- [提示された文章]:
● ● ● ● ● ● ●

グループの会長でもある父親が鬼瓦権造のようなディープ・インパクトを残すルックスのため、DNAの神秘を感じてしまうが、キム・ソンリョン演じるドギョンは同性さえもハッとするようなクール・ビューティ。いくつになっても弟のお尻をポンッと叩いて愛情表現し、あれこれと世話を焼く姉と、「姉さんやめてよ!」と言いながらも何だかんだと甘え、姉を大切にしている弟。劇中ではユンホが「ヌナ(笑)!」「ヌナ(泣)!」「ヌナ(怒)!」「ヌナ(疑)!?」とあらゆるバージョンで呼んでくれるため、年上の女性ファンはアクロバティックに脳内変換するという楽しみ方もできそうだ。


序盤にはアイスホッケー選手としての見せ場も

財閥の御曹司としての仕事や立場にはあまり興味がない大学生のドフンが夢中になっていたのはアイスホッケー。劇場版としても公開された1、2話でのドフンの出演場面はほとんどがホッケーシーンのため、ユニフォームでさらに小顔が際立つユンホの姿と、臨場感あふれる試合シーンをスクリーンで堪能した人も多いかもしれない。汚い手を使う対戦相手のことを許せずカッとなって氷上でケンカをしたり、父親の策略やケガのためにホッケーへの夢を断たれそうになると、泣いて暴れて悔しがったりする若き日のドフンを、ユンホは熱く爽やかに演じた。『野王~愛と欲望の果て~プレミアムメイキングDVD』のメイキング映像には地道な練習を繰り返し、ケガと隣り合わせのハードなシーンも代役に頼らず自ら演じるユンホの姿が収められている。ユンホは2011年にバラエティ番組『キム・ヨナのキスアンドクライ』でフィギュアスケートに挑戦したが、過密スケジュールのなかで臨んだあのときの経験が、このドラマでも生かされている。

● ● ● ● ● ● ●

- [課題 1]:
提示された文章を2文で要約せよ。
提示された文章と記録は、それぞれ別の出典から取られている。

セグメンテーション用データセットの行
● ● ● ● ● ● ●

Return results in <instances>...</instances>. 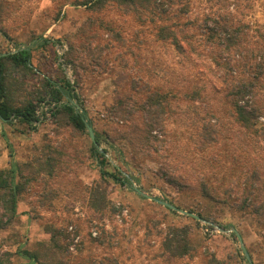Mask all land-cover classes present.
I'll use <instances>...</instances> for the list:
<instances>
[{
    "label": "trees",
    "instance_id": "1",
    "mask_svg": "<svg viewBox=\"0 0 264 264\" xmlns=\"http://www.w3.org/2000/svg\"><path fill=\"white\" fill-rule=\"evenodd\" d=\"M207 1L209 10L203 13L200 35L203 43L212 48L210 61L217 68L221 85L214 91L220 93L217 100L209 97L204 85L151 88L147 82L141 84L139 79L132 78L129 84L134 92L120 93L116 89L113 102L104 109L102 117L106 122L98 124L99 120L95 122L82 107L79 112L70 102L80 103L77 91L82 89L90 69L108 70L103 54L110 49L111 42L94 44L95 34L90 31L98 25L114 41L123 39L110 25L88 19L79 29L82 38L68 42L61 55V64L72 70L73 83L60 67L55 79L41 77L40 62L34 66L33 55L41 57V50L54 47L52 40L41 35L31 36L28 45L15 42L14 52L8 51L0 57V123L15 129L22 126L20 133L27 134L40 125L50 126L55 138L69 129L79 140H86L89 158L99 178L86 188L88 208L92 213L107 209L114 212L117 209L106 190L109 181L121 188L131 189V184L105 157L108 149L100 152L89 140L84 123L88 117L97 144L103 141L108 145L111 156L124 172L140 171L147 161L160 164L158 177L177 193L193 198V207L175 204L178 208L224 229L232 226L226 218L225 224L218 220L225 213L251 221L260 238L259 258H254L258 249L247 251L253 264H264L261 258L264 253V26L254 27L258 39L251 46L252 25L237 17L236 12L242 4L252 8L254 0ZM108 4L140 24H152L157 41L170 44L179 54L184 53L182 40L187 36H180L183 30L174 19L190 14L189 0L75 1L76 6L89 10H101ZM5 12L4 0H0V35L10 41L3 26ZM128 78L124 74L122 79ZM113 84L118 87L116 79ZM182 103L184 110L179 111ZM44 105L50 108L41 120L39 110ZM178 111L184 116L181 123L184 130L179 135L168 129V120L173 116L175 123L180 116ZM183 136L185 145L180 146ZM53 137L44 133L41 144L30 147L24 162L16 161L10 151L8 166L0 168V234L17 221L20 197L34 183H41V206L49 205L57 196V189L51 187L50 181L58 175L64 152L59 143H53ZM129 176L135 181L131 173ZM45 232L48 238L37 241L32 248L22 242L13 251L0 249V264H13L15 256L26 264H70L69 235L52 225H46ZM188 235L187 226H169L162 242L164 252L176 258L188 255ZM240 260L247 264L244 258ZM206 264L223 262L210 254Z\"/></svg>",
    "mask_w": 264,
    "mask_h": 264
},
{
    "label": "rangeland",
    "instance_id": "2",
    "mask_svg": "<svg viewBox=\"0 0 264 264\" xmlns=\"http://www.w3.org/2000/svg\"><path fill=\"white\" fill-rule=\"evenodd\" d=\"M75 1L4 0L6 12L3 26L11 40L8 41L0 35V54L14 50L15 42L28 45L31 36L41 35L50 39L54 42V47L41 50V57L33 55V63L35 66L40 62L41 77L55 79L58 76V67L62 68L59 58L67 49L68 42L73 40L78 42L82 38L79 36L80 26L88 19H93L96 24L101 20L119 32L123 40L114 41L98 25L93 26L90 31L95 34L94 44L111 42L110 49L103 54L104 65L108 70L100 72L98 69H90L91 71L85 75L82 89L77 91L80 106L87 112L88 117L95 122L99 120L98 124L106 122L102 117L104 109L113 102L116 89L120 93L134 92L129 84L132 78L139 79L141 84L147 82L151 88L160 86L163 89L172 84L180 89L188 88L196 83L206 87L209 97H216L217 100L220 96V93L214 92L221 85L217 77V68L210 61L212 48L203 43L200 35L203 13L209 10L207 0H189L192 6L190 14L174 19L178 23V28L183 30L180 36H187L182 40L183 54H179L170 44L157 41L152 24H140L131 15L121 13L113 4H108L101 10H89L84 6H76ZM254 2L252 8L247 9L242 4L236 12L237 17L249 21L252 25L249 44L251 46L258 39L254 27L264 26V2L262 0ZM188 44L194 49H190ZM66 69L74 82L71 68ZM238 69L241 73L242 69L240 67ZM64 73L66 75L67 72ZM124 74L129 78L123 80ZM115 79L118 81L117 88L113 84ZM209 103L212 104L211 102L207 104ZM48 108L50 106L44 105L39 110L42 117L48 114ZM180 108L184 110V103L180 104L179 111ZM178 115L180 116L175 123H172L173 116L168 120V129L175 130L179 135L184 130L181 126L184 116L183 113ZM21 129L22 126L15 129L0 123V168L8 166L10 151L14 153L16 161L22 162L24 157L29 156L33 144H41L44 133L48 132L52 136L50 126L40 125L29 134L20 133ZM62 137H67L65 147L71 156V167L79 164L78 169L61 167L59 175L50 181L51 187L57 189V196L49 205L41 206L42 187L39 182L34 183L31 190L20 197L18 219L6 232L0 234V249L13 251L15 245L22 242H25L28 248H32L37 241L48 238L45 226L52 225L65 230L69 235L67 241L70 264H206L210 254L215 255L223 264H244L243 260H240L243 257L234 236L223 234L203 222L197 221L199 223L197 224L193 218L164 209L165 207L160 204L141 198L133 190L121 188L112 181L107 185V196L113 207L125 208L126 215L117 217L118 210L112 212L111 209L102 213H92L87 204L86 188L99 179L98 172L88 152L85 151L83 155L86 159L85 164L81 154L78 155V159L73 158L77 146L73 137L67 133ZM180 141L179 145L183 146L184 136ZM79 142H82L85 149L88 147L86 140ZM100 145L104 146V149L107 148V153L111 154L105 142L101 141ZM196 160L200 161L198 155ZM114 162L119 167L117 161ZM144 165L140 171L127 172L131 173L140 189L149 196L173 205L193 207V198L189 194L177 193L158 177L159 163L147 161ZM119 169L124 172L120 167ZM217 218L223 224L230 222L231 227L235 225L234 228L241 231L246 249L251 251L258 249L260 238L251 221L239 216L230 217L228 213ZM224 218L229 221H224L226 220ZM93 225L99 229L97 238L102 240L101 242L90 235ZM69 226L73 227L72 231L68 230ZM169 226H187L190 249L188 255L176 258L164 252L162 242ZM75 236L79 238L78 244L75 250L71 251ZM259 251L260 249L256 255L254 254L256 260L259 258ZM261 258L264 263V253L261 254ZM26 263L16 256L13 258V264Z\"/></svg>",
    "mask_w": 264,
    "mask_h": 264
},
{
    "label": "water",
    "instance_id": "3",
    "mask_svg": "<svg viewBox=\"0 0 264 264\" xmlns=\"http://www.w3.org/2000/svg\"><path fill=\"white\" fill-rule=\"evenodd\" d=\"M14 52V50L11 51V53ZM7 53H3V54H0V57L1 56H5ZM61 60V57L59 58ZM62 61V60H61ZM62 69L64 70V72H67L66 73V77L69 79V81L71 83H73V80L70 79V73L68 71V69H66V67L64 65H62ZM71 104L79 111V112H82V108L81 106L74 100H71L70 101ZM89 118L86 117L84 119V123H85V127H86V132H87V135H88V138L89 140L93 143V145L96 147L97 150H99L100 152H103L104 151V146L102 145H99L97 144L96 142V138H95V134H94V131H93V128L92 126L89 124ZM104 155L105 157L108 159L109 163L113 166V167H116L119 169V167L117 166V164L114 162L112 156L110 153H105L104 152ZM120 170V169H119ZM121 173L129 180L130 184H131V190H133L136 194H138L139 196L143 197V198H146V199H149L151 201H154L158 204H160L161 206L169 209L170 211H173V212H176L178 214H181V215H185V216H188V217H191L193 218L194 220L196 221H199V222H203L207 225H210L212 227H214L215 229H217L219 232L223 233V234H229V235H232L235 237L237 243H238V246L240 248V253L242 255V257L244 258V260L247 262V264H253L252 262V259L244 245V242H243V239H242V236L241 234L239 233V231L234 228V227H230L229 229H224V228H221L219 227L217 224H214L210 221H207V220H204L202 219L201 217H199L197 214L195 213H192V212H189V211H185L183 209H180L178 207H176L175 205L165 201V200H161V199H157V198H154L152 196H149L148 194H146L142 189H140L136 184L135 182L133 181V179H131V177L129 176V174H126L125 172H122Z\"/></svg>",
    "mask_w": 264,
    "mask_h": 264
},
{
    "label": "crops",
    "instance_id": "4",
    "mask_svg": "<svg viewBox=\"0 0 264 264\" xmlns=\"http://www.w3.org/2000/svg\"><path fill=\"white\" fill-rule=\"evenodd\" d=\"M52 133V132H51ZM64 133H67L69 136H71V137H73L74 139H75V142H77V146H76V148L74 149V153H73V158L74 157H76V159H78V155L79 154H81V159L83 160V162H84V164H85V160L86 159H84L83 158V155H85L84 153H85V151L86 152H88L87 151V148L85 149L83 146H82V142H79V141H81V140H79V138L76 136V134L75 133H73L71 130H63V132L58 136V137H53V135L51 136V137H53V143H59L60 144V147H61V149L63 150V152H64V156L62 157V160H61V166H60V168H59V171H58V175H59V173H60V169H61V167L63 166V168H66L65 166H67V168H68V166H69V168H72V169H78V166H79V164H76V167H75V165H74V167H71V156L67 153V151H66V147H65V145H66V139H67V137H62V135L64 134ZM50 135V134H49ZM78 143H80V144H78ZM81 146V147H80ZM13 153V152H12ZM13 156H14V153H13ZM28 158V157H27ZM26 157H24L23 158V161L22 162H24L25 161V159H27ZM69 163V164H68ZM86 168V167H85ZM79 171V170H78ZM77 171V172H78ZM79 173V172H78ZM57 175V176H58ZM56 176V177H57ZM55 177V178H56ZM79 177H81V175L79 174Z\"/></svg>",
    "mask_w": 264,
    "mask_h": 264
},
{
    "label": "built area",
    "instance_id": "5",
    "mask_svg": "<svg viewBox=\"0 0 264 264\" xmlns=\"http://www.w3.org/2000/svg\"><path fill=\"white\" fill-rule=\"evenodd\" d=\"M46 116L48 115V114H45ZM43 119V117L41 116V120ZM116 209L118 210V213H117V217H120V216H124V215H126V209L125 208H123V207H120V206H116ZM68 230L69 231H72L73 230V227L72 226H69L68 227ZM99 229L97 228V226L96 225H93V227L91 228V230H90V235H91V237L92 238H97L98 236H99ZM78 240H79V238H78V236H75L74 238H73V244H72V246L70 247V250L71 251H74L75 250V246H76V244H78Z\"/></svg>",
    "mask_w": 264,
    "mask_h": 264
}]
</instances>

● ● ● ● ● ● ●

- [課題 2]:
記録のうち、文字列 "label" を含む行の数を示せ。大文字と小文字は区別する。

- [回答全文 1]:
キム・ソンリョン演じる姉のドギョンと、ユンホ演じる弟のドフンは互いを大切にする姉弟として描かれ、ユンホは劇中で「ヌナ」をあらゆるバージョンで呼ぶ。序盤ではアイスホッケーに夢中な大学生ドフンをユンホが熱く爽やかに演じており、ハードなシーンも代役に頼らず自ら演じたうえ、2011年にバラエティ番組でフィギュアスケートに挑戦した経験もこのドラマで生かされている。

- [回答全文 2]:
5